Es besteht also momentan ein Engpass?
Ja, denn es ist schwierig, Leute zeitlich an etwas zu binden. Zu sagen, da bin ich jetzt zweimal im Monat zwei Stunden für dieses Projekt unterwegs, das gebe ich von meiner Zeit ab. Das ist die grösste Herausforderung. Es ist viel einfacher, nicht gebrauchte Gegenstände, Kleider abzugeben. Oder Geld zu spenden. Aber Zeit? Ich denke, Zeit ist das Wertvollste, das wir weitergeben können.

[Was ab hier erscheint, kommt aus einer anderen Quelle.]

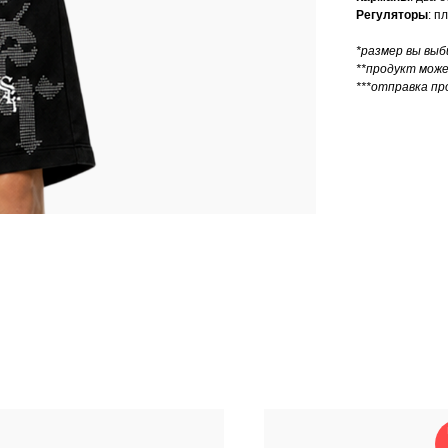
Регуляторы
: п
*размер вы вы
**продукт мож
***отправка пр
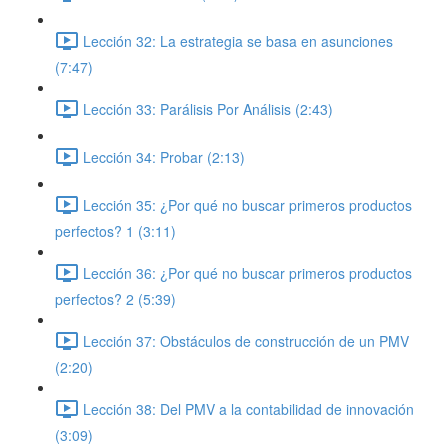
Lección 32: La estrategia se basa en asunciones
(7:47)
Lección 33: Parálisis Por Análisis (2:43)
Lección 34: Probar (2:13)
Lección 35: ¿Por qué no buscar primeros productos
perfectos? 1 (3:11)
Lección 36: ¿Por qué no buscar primeros productos
perfectos? 2 (5:39)
Lección 37: Obstáculos de construcción de un PMV
(2:20)
Lección 38: Del PMV a la contabilidad de innovación
(3:09)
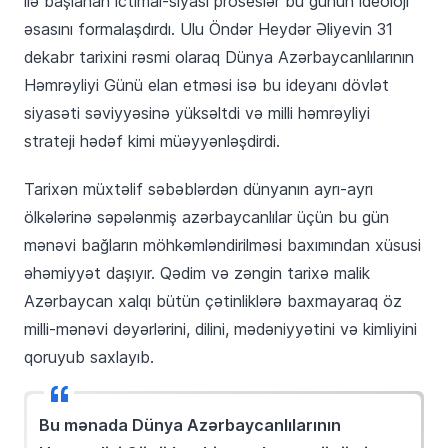
ilə başlanan ictimai-siyasi proseslər bu günün ideoloji
əsasını formalaşdırdı. Ulu Öndər Heydər Əliyevin 31
dekabr tarixini rəsmi olaraq Dünya Azərbaycanlılarının
Həmrəyliyi Günü elan etməsi isə bu ideyanı dövlət
siyasəti səviyyəsinə yüksəltdi və milli həmrəyliyi
strateji hədəf kimi müəyyənləşdirdi.
Tarixən müxtəlif səbəblərdən dünyanın ayrı-ayrı
ölkələrinə səpələnmiş azərbaycanlılar üçün bu gün
mənəvi bağların möhkəmləndirilməsi baxımından xüsusi
əhəmiyyət daşıyır. Qədim və zəngin tarixə malik
Azərbaycan xalqı bütün çətinliklərə baxmayaraq öz
milli-mənəvi dəyərlərini, dilini, mədəniyyətini və kimliyini
qoruyub saxlayıb.
Bu mənada Dünya Azərbaycanlılarının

Wie sieht die Begleitung der Mentor*innen konkret aus?
Dass die Leute hier angekommen sind, heisst noch nicht, dass sie sich in der Schweiz schnell eingewöhnen. Es geht um die kleinen Fragen. Ein SBB-Ticket zu kaufen kann eine Herausforderung bedeuten. Da braucht es Ansprechpersonen, um ganz unkompliziert Fragen zu stellen. Manche Geflüchtete sind traumatisiert und mit dem täglichen Leben komplett überfordert. Sie brauchen vor allem Ablenkung. Wandern. Kaffee trinken an einem anderen Ort. Die Tandems werden auch bedüfnisorientiert vermittelt.

Und diese Alltagsbegleitung soll auf Augenhöhe stattfinden, sie hat also einen stark wertschätzenden Charakter.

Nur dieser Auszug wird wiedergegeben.